Continue the text on crypto companies that may go public, starting after its final sentence.

Extract:
════════════════

There are over a dozen “unicorns,” or private companies with valuations above $1 billion, in crypto, which are the most likely candidates to IPO. Some may prefer to remain private, which affords a greater level of corporate control and invites less scrutiny. But in general, if a firm raises outside capital, the two most likely “exits” for investors are either a public listing or bankruptcy.
CoinDesk analyzed many of these companies to determine which could announce plans to go public this year. This is a representational, rather than complete, list intended to give a sense of the factors at play. These deals will likely be concentrated in the exchange, custody and stablecoin sectors, all of which have vast potential for growth amid a crypto rebound.
In November, Kraken CEO Dave Ripley said the firm was strongly considering going public. It previously took initial steps by initiating a review by the SEC, which after a year didn’t declare Kraken an “effective” candidate. Since then, however, The Block reported Kraken has filled its C-suite with seasoned executives experienced in public offerings, including Chief Compliance Officer C.J. Rinaldi and Chief Financial Officer Carrie Dolan.
Kraken was last valued at just under $11 billion, and also boasts one of the strongest legal/compliance units in the industry, headed up by lawyer Marco Santori.
Working against Kraken is a lawsuit brought last year by the SEC, the agency that will have to approve its public listing. It’s worth noting several other exchanges and brokerages, including Israel-based eToro and CoinDesk’s parent company Bullish, explored going public but were blocked by the SEC. Bitpanda, in the E.U., and Bitso, in Mexico, should also be watched, if expanding the conversation beyond U.S. markets.
In the crypto custody sector, competitors Anchorage and BitGo are also likely exploring public listings. Both firms, considered leaders in the field, have expanded out beyond their core crypto custody businesses, including other security services as well as the buzzy-area of tokenization.
“Anchorage Digital serves a global roster of institutions with safe and secure digital asset infrastructure. Our client base includes asset managers, registered investment advisors, crypto protocols, venture capital firms, and more,” a spokesperson told CoinDesk in an email, sidestepping the question about going public.

════════════════

Given information:
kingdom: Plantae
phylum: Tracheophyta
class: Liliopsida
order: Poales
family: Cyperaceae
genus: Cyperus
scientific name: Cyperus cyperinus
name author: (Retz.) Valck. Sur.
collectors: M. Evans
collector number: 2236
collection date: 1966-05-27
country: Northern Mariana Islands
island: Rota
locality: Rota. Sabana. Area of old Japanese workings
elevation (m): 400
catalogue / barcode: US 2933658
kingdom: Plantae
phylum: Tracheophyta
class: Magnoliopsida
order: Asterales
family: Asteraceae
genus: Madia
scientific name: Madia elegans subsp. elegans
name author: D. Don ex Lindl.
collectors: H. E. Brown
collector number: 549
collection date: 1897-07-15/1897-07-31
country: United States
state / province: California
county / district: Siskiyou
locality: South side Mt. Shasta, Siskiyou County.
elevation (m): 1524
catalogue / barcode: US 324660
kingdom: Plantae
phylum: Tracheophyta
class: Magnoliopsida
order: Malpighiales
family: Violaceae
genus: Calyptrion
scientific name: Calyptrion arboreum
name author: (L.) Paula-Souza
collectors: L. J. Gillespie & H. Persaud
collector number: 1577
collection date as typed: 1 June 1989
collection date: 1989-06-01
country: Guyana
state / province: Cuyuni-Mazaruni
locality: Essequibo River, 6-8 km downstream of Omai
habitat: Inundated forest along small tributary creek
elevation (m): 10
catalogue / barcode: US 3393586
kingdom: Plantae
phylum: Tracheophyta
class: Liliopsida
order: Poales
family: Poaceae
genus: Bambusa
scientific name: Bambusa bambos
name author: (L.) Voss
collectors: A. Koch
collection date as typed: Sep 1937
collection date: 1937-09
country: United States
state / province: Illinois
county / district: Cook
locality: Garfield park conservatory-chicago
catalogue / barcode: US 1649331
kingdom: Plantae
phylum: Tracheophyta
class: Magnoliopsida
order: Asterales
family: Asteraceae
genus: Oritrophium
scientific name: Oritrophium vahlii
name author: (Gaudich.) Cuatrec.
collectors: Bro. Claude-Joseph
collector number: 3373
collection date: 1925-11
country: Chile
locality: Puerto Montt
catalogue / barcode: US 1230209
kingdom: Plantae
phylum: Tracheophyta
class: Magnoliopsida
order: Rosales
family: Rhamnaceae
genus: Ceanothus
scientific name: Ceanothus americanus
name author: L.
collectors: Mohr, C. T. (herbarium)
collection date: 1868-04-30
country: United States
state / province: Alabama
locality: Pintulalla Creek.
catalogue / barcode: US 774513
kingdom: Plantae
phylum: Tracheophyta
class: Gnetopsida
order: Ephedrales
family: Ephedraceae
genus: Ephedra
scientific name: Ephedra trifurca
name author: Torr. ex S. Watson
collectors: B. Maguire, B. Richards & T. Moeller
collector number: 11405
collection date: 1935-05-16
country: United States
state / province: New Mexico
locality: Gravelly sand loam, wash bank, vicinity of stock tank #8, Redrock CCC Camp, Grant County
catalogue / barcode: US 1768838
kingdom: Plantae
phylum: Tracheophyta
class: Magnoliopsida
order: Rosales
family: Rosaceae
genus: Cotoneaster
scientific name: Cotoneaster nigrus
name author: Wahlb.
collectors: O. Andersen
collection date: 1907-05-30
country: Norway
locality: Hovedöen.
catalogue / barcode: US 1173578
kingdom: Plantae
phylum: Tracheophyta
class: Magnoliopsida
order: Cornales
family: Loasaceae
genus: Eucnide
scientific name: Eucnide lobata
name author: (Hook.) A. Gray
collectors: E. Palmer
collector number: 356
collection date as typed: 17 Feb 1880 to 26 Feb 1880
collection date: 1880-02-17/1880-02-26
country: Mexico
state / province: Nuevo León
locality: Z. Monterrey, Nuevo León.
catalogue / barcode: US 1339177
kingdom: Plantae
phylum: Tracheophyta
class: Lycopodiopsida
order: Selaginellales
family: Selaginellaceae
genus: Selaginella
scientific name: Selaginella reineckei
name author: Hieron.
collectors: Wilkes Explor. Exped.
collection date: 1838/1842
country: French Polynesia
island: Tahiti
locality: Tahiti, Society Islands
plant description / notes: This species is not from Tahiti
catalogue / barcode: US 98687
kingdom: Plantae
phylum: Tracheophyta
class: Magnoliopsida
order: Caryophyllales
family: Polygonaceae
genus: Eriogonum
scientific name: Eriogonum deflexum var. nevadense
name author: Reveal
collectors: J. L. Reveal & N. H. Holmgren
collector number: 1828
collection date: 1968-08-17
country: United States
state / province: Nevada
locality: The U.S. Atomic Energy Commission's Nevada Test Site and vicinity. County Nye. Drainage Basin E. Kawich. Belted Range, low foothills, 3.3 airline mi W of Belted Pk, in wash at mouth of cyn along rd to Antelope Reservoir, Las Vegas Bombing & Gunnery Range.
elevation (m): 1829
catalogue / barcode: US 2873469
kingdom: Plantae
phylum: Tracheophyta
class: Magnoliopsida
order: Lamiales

════════════════

Response to this task:
BitGo was founded in 2013, and was valued at $1.75 billion during a 2023 Series C raise – a low enough valuation where a SPAC merger might be possible. Meanwhile, Anchorage, which is also a federally-chartered bank, was last valued at $3 billion.
See also: BitGo Buys Crypto Wealth Management Platform HeightZero
The third-largest stablecoin issuer, Paxos, may also be a contender to go public. Paxos is the go-to issuer for third parties looking to create branded stablecoins. For instance, it is the issuer of PayPal’s recently launched PYUSD token and the since discontinued BUSD coin for Binance. Stablecoins have emerged as one of the clearest uses for blockchain.
There are plenty of other companies to name and emerging sectors in the space. There are several large and long-established blockchain hardware firms, including Ledger and Trezor, payments technology firms like Ripple and BitPay, as well as financial service providers like Bitwise that could be considering a public stock offering.
The key things to look for, beyond strong corporate governance, is market-fit and the potential for growth. Chainalysis, with its host of government contracts, may also be in a strong position to go public this year. It’s worth noting that of the existing publicly traded companies in crypto, the majority are involved in crypto mining, in part because this is an industry where cash flows are most easy to predict, despite the volatility of bitcoin’s price.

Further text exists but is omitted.